Claudio looked at the photos on the wall. The idea that Laura could be standing a few feet from him and that he would be unable to recognize her was intolerable. Quaking with fear and hope, he asked the question he had come to ask.
“Do you have a picture of her?”
Monique laughed.
“Don’t you know, Mr. Roman? Laura hated photographs. It’s even a big joke around here. As soon as a photographer appears, she flies off.”
His sparrow flew off.
He had nothing more to do there.
All the young women swarmed around again as he was led to the exit. Monique had caught up with him at the door and held out an envelope.
“When you see her, Mr. Roman, could you give her this? She forgot it.”
Claudio hadn’t had the patience to wait until he was back home to open the envelope. He ripped it open in the car.
It contained a spiral notebook like the ones used by students. Laura had written her name on the first page and, seeing her writing instead of seeing her, Claudio had been relieved that Jean-Pierre couldn’t see his face.
It was small, straight, tight writing, over which he had to glue his nose to decipher it. Writing like a secret told to herself. In the notebook, he had found the names of all the cities to which she had accompanied him, the names of the pieces he had sung there, and the dates of the trips. For each entry, she had noted the gardens, parks, and churches but never museums or exhibitions. It was a map of walks.
Migratory bird, she had also noted Vienna, Geneva, Brussels, London.
Don’t you want to walk a little? she had proposed the day after each concert. I found some interesting places. A
nd he had been astonished that she had known the places so well.
Everything had been meticulously prepared in secret.
Sometimes he agreed, sometimes not. Sometimes he snubbed her, as in Vienna, where he had sung don José in Carmen before the attack. To see what? The opera house? I know it, believe me.
So without saying anything, Laura must have closed her notebook on the booty she collected for him.
That’s why, one day, when Claudio asked her how she spent her evenings, she had replied with a light laugh: I travel.
He put his hands back on the piano. Mozart lied: “Evening Song for Laura.”
30.
“He’s singing, sir. He began again,” a delighted Maria said to David, who had barely put his foot into the entryway.

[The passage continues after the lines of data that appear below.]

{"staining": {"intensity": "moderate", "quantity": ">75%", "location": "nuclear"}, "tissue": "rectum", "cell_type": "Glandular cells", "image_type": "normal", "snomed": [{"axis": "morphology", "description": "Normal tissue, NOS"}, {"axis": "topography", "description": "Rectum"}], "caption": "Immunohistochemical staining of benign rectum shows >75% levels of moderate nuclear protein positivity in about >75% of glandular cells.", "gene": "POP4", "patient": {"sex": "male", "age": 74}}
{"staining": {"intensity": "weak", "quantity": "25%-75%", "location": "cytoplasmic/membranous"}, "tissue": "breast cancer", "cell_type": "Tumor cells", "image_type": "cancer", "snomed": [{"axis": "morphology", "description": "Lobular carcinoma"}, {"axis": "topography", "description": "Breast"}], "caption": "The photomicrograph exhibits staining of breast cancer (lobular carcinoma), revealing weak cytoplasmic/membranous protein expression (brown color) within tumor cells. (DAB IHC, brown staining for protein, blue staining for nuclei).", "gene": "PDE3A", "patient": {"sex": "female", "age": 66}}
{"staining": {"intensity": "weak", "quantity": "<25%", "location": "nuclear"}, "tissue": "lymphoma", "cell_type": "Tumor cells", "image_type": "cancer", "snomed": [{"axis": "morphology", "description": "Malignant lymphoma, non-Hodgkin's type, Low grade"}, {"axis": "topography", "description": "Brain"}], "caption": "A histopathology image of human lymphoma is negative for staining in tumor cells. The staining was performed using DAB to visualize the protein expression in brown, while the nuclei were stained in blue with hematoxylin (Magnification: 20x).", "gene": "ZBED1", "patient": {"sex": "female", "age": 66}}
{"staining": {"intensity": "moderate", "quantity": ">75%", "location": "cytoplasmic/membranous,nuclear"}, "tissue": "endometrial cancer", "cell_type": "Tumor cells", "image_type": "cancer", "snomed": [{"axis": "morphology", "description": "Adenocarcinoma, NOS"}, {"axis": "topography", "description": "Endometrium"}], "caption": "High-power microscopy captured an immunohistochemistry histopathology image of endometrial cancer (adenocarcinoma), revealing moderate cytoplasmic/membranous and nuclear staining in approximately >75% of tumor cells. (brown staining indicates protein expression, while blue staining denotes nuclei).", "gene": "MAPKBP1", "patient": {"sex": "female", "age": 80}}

David stopped and listened. Claudio was singing at half voice, accompanying himself on the piano.
Maria took his gabardine coat, hung it up, then signaled for him to follow her into the kitchen, the site of their plotting. She had been very useful to him during these difficult weeks. He would always be grateful.
“The woman left yesterday,” she confided in him. “It didn’t go well.”
“Tell me.”
“They argued over Miss Laura. The woman said that she was just a pretentious woman who had shown herself to be very disagreeable with her. Mr. Claudio got angry. She slammed the door.”
“Well, good riddance, then,” David said.
Maria smiled. Then her face darkened.
“Why isn’t Miss Laura here?” she asked. “Mr. Claudio needs her.”
David May didn’t reply. He won’t need you anymore. How much longer would he reproach himself with those words spoken too lightly to a little girl with a heart burning with love? This morning he was convinced: Laura loved Claudio. If she was staying away, it was out of fear that he would be disappointed when he saw her. She’d rather leave when they had good feelings toward each other. Could he blame her?
He didn’t feel he had the right to tell Maria this. It seemed to him it would be a betrayal of friendship. So he contented himself with putting his hand on the good woman’s shoulder.